* **Given instruction**:
Copy the text lines of all the rows below word for word, without the pictures.

---------- Input for this task

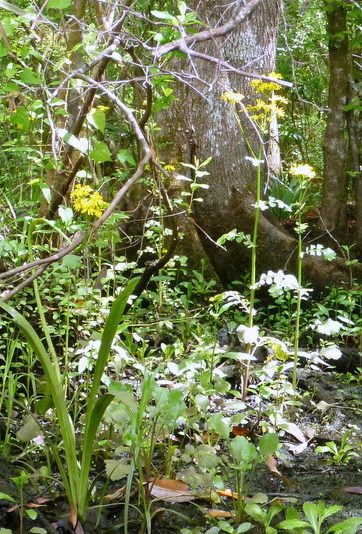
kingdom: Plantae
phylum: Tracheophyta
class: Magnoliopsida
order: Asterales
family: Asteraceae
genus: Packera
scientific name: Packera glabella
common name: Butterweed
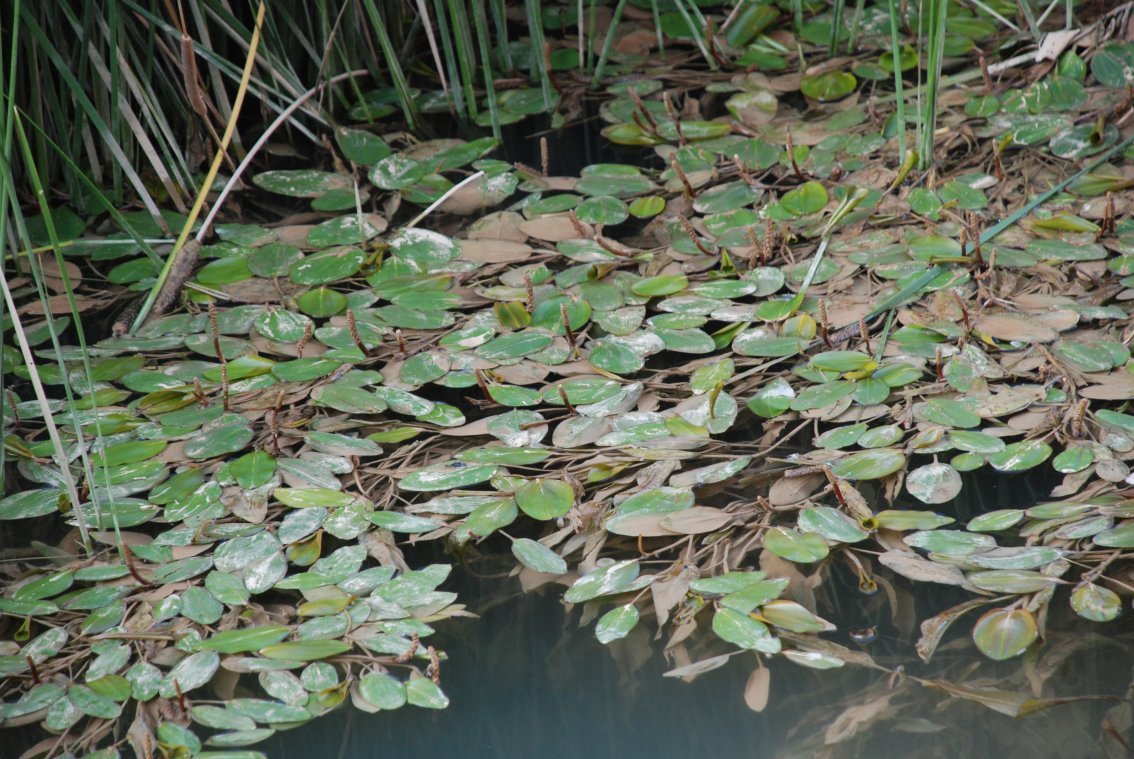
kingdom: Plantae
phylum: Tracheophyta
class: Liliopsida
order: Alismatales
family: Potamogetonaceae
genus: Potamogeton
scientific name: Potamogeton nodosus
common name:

--------------------

* **Exercise result**:
kingdom: Plantae
phylum: Tracheophyta
class: Magnoliopsida
order: Asterales
family: Asteraceae
genus: Packera
scientific name: Packera glabella
common name: Butterweed
kingdom: Plantae
phylum: Tracheophyta
class: Liliopsida
order: Alismatales
family: Potamogetonaceae
genus: Potamogeton
scientific name: Potamogeton nodosus
common name:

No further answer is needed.